▶ [PROBLEM REQUIREMENTS] Please copy out the records below, starting at the line that contains "genus: Lochmaeus" and continuing through the last line of the records, without changing anything.

<<<<

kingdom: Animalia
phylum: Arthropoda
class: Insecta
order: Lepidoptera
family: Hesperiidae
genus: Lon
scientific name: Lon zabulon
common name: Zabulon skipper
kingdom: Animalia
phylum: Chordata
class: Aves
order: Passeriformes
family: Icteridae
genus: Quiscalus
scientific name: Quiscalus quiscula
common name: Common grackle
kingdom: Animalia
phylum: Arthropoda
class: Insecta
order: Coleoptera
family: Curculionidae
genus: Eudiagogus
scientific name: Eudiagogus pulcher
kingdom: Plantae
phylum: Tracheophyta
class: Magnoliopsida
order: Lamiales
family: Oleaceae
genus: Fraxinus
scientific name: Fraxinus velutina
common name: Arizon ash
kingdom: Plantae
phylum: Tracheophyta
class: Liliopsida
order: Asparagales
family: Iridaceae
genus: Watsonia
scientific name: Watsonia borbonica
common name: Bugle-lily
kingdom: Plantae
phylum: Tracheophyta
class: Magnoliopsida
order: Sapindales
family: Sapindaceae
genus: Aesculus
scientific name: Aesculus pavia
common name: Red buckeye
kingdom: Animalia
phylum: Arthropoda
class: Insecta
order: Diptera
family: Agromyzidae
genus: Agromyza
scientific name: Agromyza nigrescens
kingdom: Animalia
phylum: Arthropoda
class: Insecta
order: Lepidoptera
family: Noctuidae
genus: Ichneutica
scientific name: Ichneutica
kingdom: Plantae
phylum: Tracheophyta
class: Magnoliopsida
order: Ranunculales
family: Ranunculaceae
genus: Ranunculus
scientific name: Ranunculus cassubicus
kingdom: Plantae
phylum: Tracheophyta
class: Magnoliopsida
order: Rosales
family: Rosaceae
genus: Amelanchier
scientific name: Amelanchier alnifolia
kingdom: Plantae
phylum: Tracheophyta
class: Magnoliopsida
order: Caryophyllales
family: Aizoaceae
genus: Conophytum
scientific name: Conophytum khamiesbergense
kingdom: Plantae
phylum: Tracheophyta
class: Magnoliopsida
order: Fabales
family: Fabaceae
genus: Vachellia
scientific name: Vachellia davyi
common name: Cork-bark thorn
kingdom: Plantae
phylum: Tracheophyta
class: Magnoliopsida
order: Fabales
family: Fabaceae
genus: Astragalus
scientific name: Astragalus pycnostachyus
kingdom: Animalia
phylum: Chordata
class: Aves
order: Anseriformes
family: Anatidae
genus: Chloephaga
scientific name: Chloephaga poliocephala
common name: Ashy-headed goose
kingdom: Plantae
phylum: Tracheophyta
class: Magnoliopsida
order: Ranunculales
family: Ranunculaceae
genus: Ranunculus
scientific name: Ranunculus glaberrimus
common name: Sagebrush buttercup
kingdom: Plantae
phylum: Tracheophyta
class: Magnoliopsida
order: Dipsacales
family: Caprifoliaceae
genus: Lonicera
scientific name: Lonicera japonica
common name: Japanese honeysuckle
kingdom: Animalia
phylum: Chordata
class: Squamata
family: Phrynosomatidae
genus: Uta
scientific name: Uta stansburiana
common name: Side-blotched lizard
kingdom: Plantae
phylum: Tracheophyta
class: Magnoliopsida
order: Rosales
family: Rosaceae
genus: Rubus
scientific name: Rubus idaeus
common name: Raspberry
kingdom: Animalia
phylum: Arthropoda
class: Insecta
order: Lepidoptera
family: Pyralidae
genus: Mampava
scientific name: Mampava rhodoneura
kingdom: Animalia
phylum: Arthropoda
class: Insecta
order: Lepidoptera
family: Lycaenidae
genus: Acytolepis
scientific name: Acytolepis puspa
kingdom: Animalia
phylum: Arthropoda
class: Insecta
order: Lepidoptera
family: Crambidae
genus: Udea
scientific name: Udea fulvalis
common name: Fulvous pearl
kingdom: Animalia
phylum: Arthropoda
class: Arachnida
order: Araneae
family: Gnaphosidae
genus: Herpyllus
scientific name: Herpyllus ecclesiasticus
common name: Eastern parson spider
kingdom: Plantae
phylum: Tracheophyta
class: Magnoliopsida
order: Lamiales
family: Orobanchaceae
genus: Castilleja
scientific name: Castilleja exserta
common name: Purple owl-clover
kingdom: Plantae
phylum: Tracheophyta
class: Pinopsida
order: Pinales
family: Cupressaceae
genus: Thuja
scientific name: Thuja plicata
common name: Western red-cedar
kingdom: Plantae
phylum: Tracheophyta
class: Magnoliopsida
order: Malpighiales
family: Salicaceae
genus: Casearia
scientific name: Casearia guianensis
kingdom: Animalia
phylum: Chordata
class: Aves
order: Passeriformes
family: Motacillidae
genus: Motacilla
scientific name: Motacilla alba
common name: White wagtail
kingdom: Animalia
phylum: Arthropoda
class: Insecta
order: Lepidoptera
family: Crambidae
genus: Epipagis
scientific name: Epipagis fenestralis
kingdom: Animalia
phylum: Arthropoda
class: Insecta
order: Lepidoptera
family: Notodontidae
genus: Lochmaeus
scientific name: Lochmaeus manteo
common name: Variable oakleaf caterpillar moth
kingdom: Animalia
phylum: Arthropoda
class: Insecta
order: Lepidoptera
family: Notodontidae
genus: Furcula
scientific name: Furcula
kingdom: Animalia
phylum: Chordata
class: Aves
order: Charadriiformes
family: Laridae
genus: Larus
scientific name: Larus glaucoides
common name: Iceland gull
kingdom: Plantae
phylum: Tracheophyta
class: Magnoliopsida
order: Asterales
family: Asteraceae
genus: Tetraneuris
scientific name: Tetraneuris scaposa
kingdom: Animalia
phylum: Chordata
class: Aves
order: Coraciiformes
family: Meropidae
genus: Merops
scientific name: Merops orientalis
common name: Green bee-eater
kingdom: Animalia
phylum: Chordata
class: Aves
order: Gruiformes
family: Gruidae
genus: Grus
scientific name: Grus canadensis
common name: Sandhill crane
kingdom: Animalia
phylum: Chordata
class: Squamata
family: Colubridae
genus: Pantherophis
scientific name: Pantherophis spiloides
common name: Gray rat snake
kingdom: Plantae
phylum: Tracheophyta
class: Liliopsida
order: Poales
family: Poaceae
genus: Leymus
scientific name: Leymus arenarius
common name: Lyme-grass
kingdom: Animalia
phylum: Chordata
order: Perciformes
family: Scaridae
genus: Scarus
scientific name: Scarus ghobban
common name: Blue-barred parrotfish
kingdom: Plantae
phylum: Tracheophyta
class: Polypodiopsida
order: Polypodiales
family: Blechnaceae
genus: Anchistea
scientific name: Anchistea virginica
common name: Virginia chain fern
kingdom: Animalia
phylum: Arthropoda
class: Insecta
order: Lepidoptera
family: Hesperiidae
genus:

>>>>

▶ [THE SOLUTION]
genus: Lochmaeus
scientific name: Lochmaeus manteo
common name: Variable oakleaf caterpillar moth
kingdom: Animalia
phylum: Arthropoda
class: Insecta
order: Lepidoptera
family: Notodontidae
genus: Furcula
scientific name: Furcula
kingdom: Animalia
phylum: Chordata
class: Aves
order: Charadriiformes
family: Laridae
genus: Larus
scientific name: Larus glaucoides
common name: Iceland gull
kingdom: Plantae
phylum: Tracheophyta
class: Magnoliopsida
order: Asterales
family: Asteraceae
genus: Tetraneuris
scientific name: Tetraneuris scaposa
kingdom: Animalia
phylum: Chordata
class: Aves
order: Coraciiformes
family: Meropidae
genus: Merops
scientific name: Merops orientalis
common name: Green bee-eater
kingdom: Animalia
phylum: Chordata
class: Aves
order: Gruiformes
family: Gruidae
genus: Grus
scientific name: Grus canadensis
common name: Sandhill crane
kingdom: Animalia
phylum: Chordata
class: Squamata
family: Colubridae
genus: Pantherophis
scientific name: Pantherophis spiloides
common name: Gray rat snake
kingdom: Plantae
phylum: Tracheophyta
class: Liliopsida
order: Poales
family: Poaceae
genus: Leymus
scientific name: Leymus arenarius
common name: Lyme-grass
kingdom: Animalia
phylum: Chordata
order: Perciformes
family: Scaridae
genus: Scarus
scientific name: Scarus ghobban
common name: Blue-barred parrotfish
kingdom: Plantae
phylum: Tracheophyta
class: Polypodiopsida
order: Polypodiales
family: Blechnaceae
genus: Anchistea
scientific name: Anchistea virginica
common name: Virginia chain fern
kingdom: Animalia
phylum: Arthropoda
class: Insecta
order: Lepidoptera
family: Hesperiidae
genus:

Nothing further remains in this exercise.